EXCERPT TO READ –

▬▬▬▬▬▬▬▬▬▬

Jeffrey Lee Meikle (born July 2, 1949 in Columbus) is an American cultural historian and educator. Meikle is currently the Stiles Professor in American Studies Emeritus at the University of Texas at Austin. He has generally been credited as one of the founders of the discipline of design history since his publication "Ghosts in the Machine: Why It's Hard to Write about Design" was published in 2005. The text lays out some of the central issues confronting the field.

Career
Born to Wendell Alvin Meikle and Arlene Martha Carter in Columbus, Meikle initially attended the Thomas Jefferson School in St. Louis. He received both his Bachelor of Arts and Master of Arts in American Civilization from Brown University in 1971, graduating summa cum laude. Meikle wrote a thesis was titled "The Metaphysics of Technology: Entropy and Information as Metaphors of Society in Twentieth-Century America." He then continued on to the University of Texas at Austin, where he received a Doctor of Philosophy in American Studies in 1977. Meikle completed a dissertation titled "Technological Visions of American Industrial Designers, 1925-1939," under the supervision of William H. Goetzmann.

While a student in Austin, Meikle was an instructor at the school until graduating. He then moved to Colby–Sawyer College for one year to teach courses in American Studies. In 1979, Meikle returned to Texas and was hired as Assistant Professor of American Studies. He was promoted to Associate Professor in 1986, and then to full Professor in 1995. In 2011, the professorship was endowed as the Stiles Professor in American Studies. Eleven years later, Meikle retired from the post as Emeritus. Throughout his career, his research has focused on American studies and design history.

▬▬▬▬▬▬▬▬▬▬

DATA EXTRACT –

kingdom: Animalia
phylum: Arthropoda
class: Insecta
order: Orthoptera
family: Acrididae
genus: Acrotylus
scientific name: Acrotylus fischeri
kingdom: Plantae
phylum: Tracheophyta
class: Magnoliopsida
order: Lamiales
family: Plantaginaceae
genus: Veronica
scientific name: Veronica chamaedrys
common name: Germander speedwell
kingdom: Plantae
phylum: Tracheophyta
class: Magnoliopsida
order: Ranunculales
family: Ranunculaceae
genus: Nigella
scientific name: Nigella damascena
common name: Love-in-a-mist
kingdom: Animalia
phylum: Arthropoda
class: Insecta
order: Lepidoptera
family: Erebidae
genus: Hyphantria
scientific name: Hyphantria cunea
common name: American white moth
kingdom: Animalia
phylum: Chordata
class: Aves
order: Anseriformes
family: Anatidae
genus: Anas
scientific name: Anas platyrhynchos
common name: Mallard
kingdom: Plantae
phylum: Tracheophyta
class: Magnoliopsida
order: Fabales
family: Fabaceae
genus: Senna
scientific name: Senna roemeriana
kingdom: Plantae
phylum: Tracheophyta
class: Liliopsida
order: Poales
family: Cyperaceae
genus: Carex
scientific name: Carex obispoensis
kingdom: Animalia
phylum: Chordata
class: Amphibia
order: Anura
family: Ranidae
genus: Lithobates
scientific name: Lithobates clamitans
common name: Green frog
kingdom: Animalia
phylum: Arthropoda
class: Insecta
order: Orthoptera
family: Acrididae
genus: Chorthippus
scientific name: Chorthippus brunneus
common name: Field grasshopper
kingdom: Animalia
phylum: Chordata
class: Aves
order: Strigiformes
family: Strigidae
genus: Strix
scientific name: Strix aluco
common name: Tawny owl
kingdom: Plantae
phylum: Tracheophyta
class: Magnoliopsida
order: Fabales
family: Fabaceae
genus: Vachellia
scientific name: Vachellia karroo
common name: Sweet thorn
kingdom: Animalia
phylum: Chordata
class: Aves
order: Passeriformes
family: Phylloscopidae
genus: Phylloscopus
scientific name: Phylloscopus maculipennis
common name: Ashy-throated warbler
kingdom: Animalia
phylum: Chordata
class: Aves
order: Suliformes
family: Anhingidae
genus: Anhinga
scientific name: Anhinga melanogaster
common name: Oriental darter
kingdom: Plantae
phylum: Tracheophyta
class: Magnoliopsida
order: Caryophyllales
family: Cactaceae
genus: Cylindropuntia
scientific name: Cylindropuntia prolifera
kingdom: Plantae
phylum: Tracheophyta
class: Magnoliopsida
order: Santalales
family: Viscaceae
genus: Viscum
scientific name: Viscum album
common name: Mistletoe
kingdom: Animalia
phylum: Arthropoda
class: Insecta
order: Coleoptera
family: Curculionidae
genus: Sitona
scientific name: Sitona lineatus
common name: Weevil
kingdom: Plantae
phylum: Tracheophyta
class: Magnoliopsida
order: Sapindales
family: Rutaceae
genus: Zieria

▬▬▬▬▬▬▬▬▬▬

WRITTEN EXERCISE 1 –
Decide whether each statement agrees with the passage about Jeffrey Lee Meikle, answering yes or no and quoting the deciding words of the passage: (a) Meikle received his Doctor of Philosophy from Brown University. (b) Meikle was promoted to full Professor in 1995. (c) Meikle taught at Colby–Sawyer College for one year.
WRITTEN EXERCISE 2 –
Reproduce the passage about Jeffrey Lee Meikle between "Jeffrey Lee Meikle" and "confronting the field.", inclusive.

TASK RESULT 1 –
(a) No: "He then continued on to the University of Texas at Austin, where he received a Doctor of Philosophy in American Studies in 1977."
(b) Yes: "and then to full Professor in 1995."
(c) Yes: "He then moved to Colby–Sawyer College for one year to teach courses in American Studies."

TASK RESULT 2 –
Jeffrey Lee Meikle (born July 2, 1949 in Columbus) is an American cultural historian and educator. Meikle is currently the Stiles Professor in American Studies Emeritus at the University of Texas at Austin. He has generally been credited as one of the founders of the discipline of design history since his publication "Ghosts in the Machine: Why It's Hard to Write about Design" was published in 2005. The text lays out some of the central issues confronting the field.